What do our parents want for their children?
Our parents/ carers would like their children to learn about life skills, such as cooking, cleaning, gardening, and shopping. From year 1 onwards, our emphasis is on encouraging independence. In key stages 1, 2, 3, 4 and 5 pupils study My Future My World topics. These include: personal health and hygiene; keeping healthy; citizenship; recycling; handling money; gardening; and going shopping with the group. Some parents would like their child to learn about public transport, and what to do if they miss a bus/ train, which can be particularly confusing for our pupils. Pupils learn about this in MFMW topics, and gain confidence on public transport, as well as developing their independent travelling skills in Sixth Form.
Some parents wanted more music to be available.
Parents wanted more humanities in key stage 4. We teach humanities from year 7 to year 10. We also offer a ‘hands on history’ option for year 11, which is more practical in nature, and should appeal to those pupils who enjoy history but not coursework.
Following our ethos for ‘Learning for Life’ we have worked hard to embed careers into all areas of our school curriculum. As part of KS3 and 4 My Future My World we have introduced 6 themed career weeks where different employment sectors are investigated. This will include visits from employers from each relevant sector. These themed weeks will enable pupils to begin to consider their future career paths. At Key Stage 4 we will also host a ‘Careers Day’ which will include sessions from independent careers advisors and visits to places of work. Also as part of the careers programme Year 11 students will undertake a week’s work experience placement with local employers or participate in our world of work week.

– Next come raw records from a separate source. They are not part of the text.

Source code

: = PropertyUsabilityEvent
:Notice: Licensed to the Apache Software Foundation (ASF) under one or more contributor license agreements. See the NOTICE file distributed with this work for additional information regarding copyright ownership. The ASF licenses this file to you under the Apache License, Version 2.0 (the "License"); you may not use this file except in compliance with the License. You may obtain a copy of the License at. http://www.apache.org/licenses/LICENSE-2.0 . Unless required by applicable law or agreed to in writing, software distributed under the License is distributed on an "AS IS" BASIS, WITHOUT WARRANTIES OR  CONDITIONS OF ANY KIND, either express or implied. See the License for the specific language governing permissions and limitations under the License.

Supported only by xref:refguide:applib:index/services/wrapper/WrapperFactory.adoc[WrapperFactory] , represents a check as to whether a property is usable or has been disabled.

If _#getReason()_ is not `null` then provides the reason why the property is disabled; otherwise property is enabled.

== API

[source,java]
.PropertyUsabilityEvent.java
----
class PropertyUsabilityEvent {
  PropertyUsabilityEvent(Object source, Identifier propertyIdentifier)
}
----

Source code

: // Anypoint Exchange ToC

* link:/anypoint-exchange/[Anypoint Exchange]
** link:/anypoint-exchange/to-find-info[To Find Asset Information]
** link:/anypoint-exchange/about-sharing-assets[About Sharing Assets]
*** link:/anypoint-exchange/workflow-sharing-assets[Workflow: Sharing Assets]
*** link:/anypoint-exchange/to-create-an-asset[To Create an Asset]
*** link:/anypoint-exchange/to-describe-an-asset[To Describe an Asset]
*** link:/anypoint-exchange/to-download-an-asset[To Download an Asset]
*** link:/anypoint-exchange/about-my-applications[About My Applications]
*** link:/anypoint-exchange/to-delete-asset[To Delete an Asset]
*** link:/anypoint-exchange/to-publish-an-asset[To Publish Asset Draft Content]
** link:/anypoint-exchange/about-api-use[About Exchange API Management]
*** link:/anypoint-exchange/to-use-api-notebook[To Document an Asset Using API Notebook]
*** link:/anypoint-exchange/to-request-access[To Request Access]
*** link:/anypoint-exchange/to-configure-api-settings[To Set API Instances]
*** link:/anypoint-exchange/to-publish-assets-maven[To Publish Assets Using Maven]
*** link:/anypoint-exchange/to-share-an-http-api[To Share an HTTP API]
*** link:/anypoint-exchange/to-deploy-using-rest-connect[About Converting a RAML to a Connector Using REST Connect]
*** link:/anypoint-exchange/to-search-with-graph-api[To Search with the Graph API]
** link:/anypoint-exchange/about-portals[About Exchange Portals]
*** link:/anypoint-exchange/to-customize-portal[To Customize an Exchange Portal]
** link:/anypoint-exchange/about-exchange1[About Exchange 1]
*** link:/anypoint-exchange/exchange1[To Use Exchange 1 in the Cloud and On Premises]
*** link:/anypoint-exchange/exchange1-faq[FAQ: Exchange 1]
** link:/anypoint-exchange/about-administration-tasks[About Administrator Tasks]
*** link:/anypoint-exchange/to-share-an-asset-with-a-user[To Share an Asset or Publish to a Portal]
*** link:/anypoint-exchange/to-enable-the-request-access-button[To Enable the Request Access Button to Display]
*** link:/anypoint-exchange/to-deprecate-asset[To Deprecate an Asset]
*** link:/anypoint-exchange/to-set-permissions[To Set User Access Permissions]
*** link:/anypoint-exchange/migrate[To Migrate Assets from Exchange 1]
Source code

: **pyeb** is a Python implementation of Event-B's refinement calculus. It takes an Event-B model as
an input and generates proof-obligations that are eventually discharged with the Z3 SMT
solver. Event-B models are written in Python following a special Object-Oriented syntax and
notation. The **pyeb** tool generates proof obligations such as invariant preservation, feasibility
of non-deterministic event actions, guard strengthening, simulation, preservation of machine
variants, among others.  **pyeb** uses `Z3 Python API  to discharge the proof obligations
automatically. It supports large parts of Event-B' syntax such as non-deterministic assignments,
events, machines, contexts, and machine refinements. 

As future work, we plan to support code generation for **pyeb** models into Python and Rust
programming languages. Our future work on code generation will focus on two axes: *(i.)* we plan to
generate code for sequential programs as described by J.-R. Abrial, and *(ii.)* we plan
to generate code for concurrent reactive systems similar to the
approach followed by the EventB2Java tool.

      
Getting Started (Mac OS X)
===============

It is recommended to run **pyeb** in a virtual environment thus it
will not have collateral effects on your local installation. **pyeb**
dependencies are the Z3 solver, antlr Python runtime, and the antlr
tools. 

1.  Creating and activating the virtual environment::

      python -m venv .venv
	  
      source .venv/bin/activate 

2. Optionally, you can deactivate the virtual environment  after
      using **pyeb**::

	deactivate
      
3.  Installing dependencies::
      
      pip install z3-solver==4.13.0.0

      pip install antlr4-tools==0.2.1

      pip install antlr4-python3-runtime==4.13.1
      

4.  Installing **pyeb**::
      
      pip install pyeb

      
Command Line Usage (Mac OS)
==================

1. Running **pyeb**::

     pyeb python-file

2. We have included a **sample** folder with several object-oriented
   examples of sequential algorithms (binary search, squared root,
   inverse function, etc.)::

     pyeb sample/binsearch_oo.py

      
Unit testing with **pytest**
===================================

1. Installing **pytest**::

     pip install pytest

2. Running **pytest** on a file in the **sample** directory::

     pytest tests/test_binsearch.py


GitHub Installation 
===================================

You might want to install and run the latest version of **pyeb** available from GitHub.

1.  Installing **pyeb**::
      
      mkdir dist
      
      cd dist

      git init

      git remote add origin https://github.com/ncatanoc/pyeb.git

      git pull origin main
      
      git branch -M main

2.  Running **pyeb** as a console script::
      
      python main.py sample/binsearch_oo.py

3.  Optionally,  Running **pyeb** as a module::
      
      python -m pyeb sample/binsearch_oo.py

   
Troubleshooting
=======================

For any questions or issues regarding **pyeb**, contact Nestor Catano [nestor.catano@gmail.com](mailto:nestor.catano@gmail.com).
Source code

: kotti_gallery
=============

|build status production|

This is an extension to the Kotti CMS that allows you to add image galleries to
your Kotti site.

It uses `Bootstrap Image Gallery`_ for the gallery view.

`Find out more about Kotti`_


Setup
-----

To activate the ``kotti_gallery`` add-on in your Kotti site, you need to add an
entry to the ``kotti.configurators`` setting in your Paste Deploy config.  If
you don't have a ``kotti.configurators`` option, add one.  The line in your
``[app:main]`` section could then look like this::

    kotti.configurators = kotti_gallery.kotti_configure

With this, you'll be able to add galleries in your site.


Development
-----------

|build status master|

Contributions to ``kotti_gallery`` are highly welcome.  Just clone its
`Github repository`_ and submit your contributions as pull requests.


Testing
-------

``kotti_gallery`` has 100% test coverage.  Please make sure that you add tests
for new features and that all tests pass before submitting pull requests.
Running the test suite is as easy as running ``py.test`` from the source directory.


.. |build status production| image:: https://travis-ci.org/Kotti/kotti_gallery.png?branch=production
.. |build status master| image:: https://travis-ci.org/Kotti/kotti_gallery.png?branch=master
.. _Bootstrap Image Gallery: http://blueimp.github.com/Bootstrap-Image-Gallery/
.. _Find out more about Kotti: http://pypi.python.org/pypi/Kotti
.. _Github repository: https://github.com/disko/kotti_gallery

At Key Stage 5 our curriculum is heavily focussed on developing our students’ independence with a focus on employment. All students follow an employability course and choose a vocational course such as Retail, Hospitality, Health and Social Care and Horticulture. These are nationally recognised qualifications.
All Key Stage 5 students have the opportunity to undertake work experience and the school has now formed a partnership with Nightshelter to open a shop and café and our students can gain even more work experience at this setting.
We additionally have 2 career drop down days which focus on mock interviews and CV building as well as a ‘careers fair.
The school has built relationships with outside agencies and we can refer our students as they move on for continued support.